Dann wollte sie nicht ohne Schutz sein.
In der Nähe wurde noch immer gefeiert. Die Menschen waren fröhlich, sie ahnten nichts. Aber Helen dachte schon einen Schritt weiter.
Das hier konnte durchaus so etwas wie ein Anfang sein. Ein erster Versuch, nicht mehr. Und sie wagte kaum, an die nächsten Versuche zu denken, die sicherlich nicht so harmlos ablaufen würden…
***
Es war mal wieder eine Nacht gewesen, in der ich kaum ein Auge geschlossen hatte. Ich konnte mich gedanklich einfach nicht von Jane Collins lösen und eine innere Unruhe hielt mich wach, weil ich immer damit rechnete, einen Anruf aus dem Krankenhaus zu erhalten, der durchaus negativ sein konnte. Das trat zum Glück nicht ein. Ich fiel dann auch in einen Schlaf, aber er war mehr als leicht. Zur normalen Zeit quälte ich mich aus dem Bett und war froh, mich unter die Dusche stellen zu können. Danach war ich etwas besser in Form. Das Leben ging weiter. Der Tag würde ablaufen wie immer, aber meine Gedanken würden ständig bei Jane Collins sein, und ich hatte mir vorgenommen, ihr einen weiteren Besuch abzustatten. Allerdings nicht am Nachmittag oder am Abend. Ich wollte sie noch vor dem Dienstantritt besuchen. So hoffte ich, meine Unruhe loszuwerden.
Zum Yard fuhr ich immer mit Suko. Als ich Shao und ihm mein Vorhaben erklärte, hatten beide Verständnis.
»Grüß sie von uns«, sagte Shao zum Abschied.
»Werde ich tun.«
Suko brauchte mich nicht an der Klinik vorbeifahren. Ich nahm mir ein Taxi, blieb während der Fahrt stumm und nur mit meinen eigenen Gedanken beschäftigt. Da man mich in der Klinik bereits kannte, ging ich davon aus, dass ich mit meinem Besuch keine Probleme bekam. Ich sagte nur an der Anmeldung Bescheid und zeigte zudem meinen Ausweis.
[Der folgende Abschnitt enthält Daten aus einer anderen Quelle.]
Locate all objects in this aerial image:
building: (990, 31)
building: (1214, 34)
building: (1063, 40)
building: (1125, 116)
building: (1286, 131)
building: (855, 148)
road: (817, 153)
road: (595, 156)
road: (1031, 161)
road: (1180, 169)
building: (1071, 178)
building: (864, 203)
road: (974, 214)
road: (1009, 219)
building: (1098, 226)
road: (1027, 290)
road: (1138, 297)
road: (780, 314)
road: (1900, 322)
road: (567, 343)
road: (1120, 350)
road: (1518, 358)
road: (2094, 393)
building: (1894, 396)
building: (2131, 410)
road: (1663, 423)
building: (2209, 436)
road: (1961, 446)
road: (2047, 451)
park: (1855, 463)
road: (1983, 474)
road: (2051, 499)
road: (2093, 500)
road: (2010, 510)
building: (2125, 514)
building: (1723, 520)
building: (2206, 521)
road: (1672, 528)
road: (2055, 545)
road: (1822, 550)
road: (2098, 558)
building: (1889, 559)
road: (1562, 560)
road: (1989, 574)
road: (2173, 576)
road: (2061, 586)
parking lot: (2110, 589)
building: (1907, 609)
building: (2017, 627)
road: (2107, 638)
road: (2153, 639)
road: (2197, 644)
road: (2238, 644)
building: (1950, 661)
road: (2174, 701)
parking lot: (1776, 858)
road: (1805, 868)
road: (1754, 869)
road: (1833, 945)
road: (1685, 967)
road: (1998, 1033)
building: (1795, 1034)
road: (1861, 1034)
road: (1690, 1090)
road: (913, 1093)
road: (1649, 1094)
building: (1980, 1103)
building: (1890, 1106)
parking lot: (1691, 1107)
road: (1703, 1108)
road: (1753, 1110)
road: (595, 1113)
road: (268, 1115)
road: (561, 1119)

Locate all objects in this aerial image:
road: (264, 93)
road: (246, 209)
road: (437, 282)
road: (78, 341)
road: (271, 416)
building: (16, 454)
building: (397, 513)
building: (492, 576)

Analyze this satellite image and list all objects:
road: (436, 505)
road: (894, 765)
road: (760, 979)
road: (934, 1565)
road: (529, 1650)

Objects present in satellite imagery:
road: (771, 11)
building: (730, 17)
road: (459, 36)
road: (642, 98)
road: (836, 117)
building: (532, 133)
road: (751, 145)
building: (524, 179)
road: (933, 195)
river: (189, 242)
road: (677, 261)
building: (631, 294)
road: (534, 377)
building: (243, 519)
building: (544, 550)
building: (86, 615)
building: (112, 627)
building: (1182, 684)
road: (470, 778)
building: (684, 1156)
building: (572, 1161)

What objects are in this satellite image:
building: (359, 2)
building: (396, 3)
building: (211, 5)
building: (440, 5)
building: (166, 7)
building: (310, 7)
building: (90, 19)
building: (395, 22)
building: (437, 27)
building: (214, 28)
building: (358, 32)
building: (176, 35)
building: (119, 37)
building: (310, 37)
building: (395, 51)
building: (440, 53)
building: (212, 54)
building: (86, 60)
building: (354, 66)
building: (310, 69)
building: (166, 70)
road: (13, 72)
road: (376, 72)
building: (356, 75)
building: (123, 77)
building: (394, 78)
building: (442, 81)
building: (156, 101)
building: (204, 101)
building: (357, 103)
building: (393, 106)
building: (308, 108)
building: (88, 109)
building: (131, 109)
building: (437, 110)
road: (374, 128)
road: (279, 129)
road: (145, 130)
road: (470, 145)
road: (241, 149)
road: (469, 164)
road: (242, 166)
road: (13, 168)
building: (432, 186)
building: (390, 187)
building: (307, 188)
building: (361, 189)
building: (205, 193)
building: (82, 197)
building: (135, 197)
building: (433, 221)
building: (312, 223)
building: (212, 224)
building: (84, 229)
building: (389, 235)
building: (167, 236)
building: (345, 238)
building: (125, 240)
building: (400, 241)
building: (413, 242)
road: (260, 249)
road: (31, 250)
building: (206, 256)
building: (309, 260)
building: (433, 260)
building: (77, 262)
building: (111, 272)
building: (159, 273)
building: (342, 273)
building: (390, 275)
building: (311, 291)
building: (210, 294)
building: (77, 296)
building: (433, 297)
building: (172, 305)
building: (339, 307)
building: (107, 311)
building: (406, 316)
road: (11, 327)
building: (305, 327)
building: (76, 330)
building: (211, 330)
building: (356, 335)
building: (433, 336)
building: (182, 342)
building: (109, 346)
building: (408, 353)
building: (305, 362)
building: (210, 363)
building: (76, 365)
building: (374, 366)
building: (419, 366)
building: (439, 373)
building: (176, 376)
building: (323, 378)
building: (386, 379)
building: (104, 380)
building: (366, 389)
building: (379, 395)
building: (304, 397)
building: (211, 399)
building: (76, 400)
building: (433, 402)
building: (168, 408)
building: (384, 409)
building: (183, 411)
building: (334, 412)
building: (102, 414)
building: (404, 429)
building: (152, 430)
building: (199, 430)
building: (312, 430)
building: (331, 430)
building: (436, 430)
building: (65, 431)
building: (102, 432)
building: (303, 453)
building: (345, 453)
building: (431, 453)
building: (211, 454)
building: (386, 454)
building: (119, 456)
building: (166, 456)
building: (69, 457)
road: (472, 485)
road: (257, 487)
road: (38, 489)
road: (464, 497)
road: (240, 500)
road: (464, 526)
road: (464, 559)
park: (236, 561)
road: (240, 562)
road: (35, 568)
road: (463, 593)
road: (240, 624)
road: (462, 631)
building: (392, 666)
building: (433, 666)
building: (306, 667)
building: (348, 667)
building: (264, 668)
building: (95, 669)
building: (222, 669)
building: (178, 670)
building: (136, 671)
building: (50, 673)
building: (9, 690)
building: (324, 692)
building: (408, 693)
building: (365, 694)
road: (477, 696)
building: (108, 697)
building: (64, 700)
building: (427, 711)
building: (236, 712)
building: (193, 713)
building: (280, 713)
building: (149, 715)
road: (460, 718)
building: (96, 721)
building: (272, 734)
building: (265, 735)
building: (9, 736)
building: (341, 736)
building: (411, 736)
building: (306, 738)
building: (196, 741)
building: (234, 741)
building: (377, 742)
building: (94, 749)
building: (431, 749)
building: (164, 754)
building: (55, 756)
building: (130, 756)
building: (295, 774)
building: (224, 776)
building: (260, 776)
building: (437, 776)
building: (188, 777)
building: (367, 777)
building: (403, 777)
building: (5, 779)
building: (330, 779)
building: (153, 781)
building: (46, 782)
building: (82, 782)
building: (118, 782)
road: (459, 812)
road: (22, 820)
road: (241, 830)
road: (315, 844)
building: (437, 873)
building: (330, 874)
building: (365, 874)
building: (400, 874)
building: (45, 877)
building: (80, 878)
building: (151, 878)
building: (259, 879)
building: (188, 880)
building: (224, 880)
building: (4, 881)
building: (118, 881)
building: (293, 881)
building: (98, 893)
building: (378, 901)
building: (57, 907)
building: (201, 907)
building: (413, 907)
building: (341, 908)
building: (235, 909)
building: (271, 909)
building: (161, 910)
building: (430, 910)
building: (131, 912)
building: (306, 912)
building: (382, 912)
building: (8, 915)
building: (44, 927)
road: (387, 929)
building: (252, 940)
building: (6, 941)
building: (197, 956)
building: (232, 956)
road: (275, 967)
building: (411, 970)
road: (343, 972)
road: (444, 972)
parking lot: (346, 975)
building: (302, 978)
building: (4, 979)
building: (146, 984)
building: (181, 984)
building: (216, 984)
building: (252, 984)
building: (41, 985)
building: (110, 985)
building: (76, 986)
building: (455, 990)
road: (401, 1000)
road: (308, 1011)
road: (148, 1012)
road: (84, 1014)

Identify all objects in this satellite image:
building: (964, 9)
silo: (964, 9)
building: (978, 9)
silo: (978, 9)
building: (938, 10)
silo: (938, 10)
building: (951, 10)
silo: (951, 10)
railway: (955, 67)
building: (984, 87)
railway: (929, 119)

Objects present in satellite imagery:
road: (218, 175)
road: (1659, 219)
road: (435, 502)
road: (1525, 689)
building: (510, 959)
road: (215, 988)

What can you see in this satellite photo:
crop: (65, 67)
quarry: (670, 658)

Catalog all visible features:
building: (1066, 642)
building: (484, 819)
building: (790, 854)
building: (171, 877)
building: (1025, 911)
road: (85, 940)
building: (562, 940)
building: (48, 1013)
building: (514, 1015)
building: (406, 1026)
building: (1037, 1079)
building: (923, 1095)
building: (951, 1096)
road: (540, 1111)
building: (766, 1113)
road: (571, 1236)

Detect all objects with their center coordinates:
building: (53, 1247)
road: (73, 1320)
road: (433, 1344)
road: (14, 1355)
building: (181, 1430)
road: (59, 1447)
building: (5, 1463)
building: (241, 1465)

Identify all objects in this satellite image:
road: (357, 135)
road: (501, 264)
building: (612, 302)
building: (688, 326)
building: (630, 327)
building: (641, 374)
Dann ging ich wieder hoch und lauschte dabei meinem Herzschlag, der sich schon ein wenig gesteigert hatte. In der Station lief mir ein junger Arzt über den Weg, der seinen Dienst erst vor Kurzem angetreten hatte.
Er funkelte mich ziemlich wütend an. Ich musste ihm erst klarmachen, wer ich war.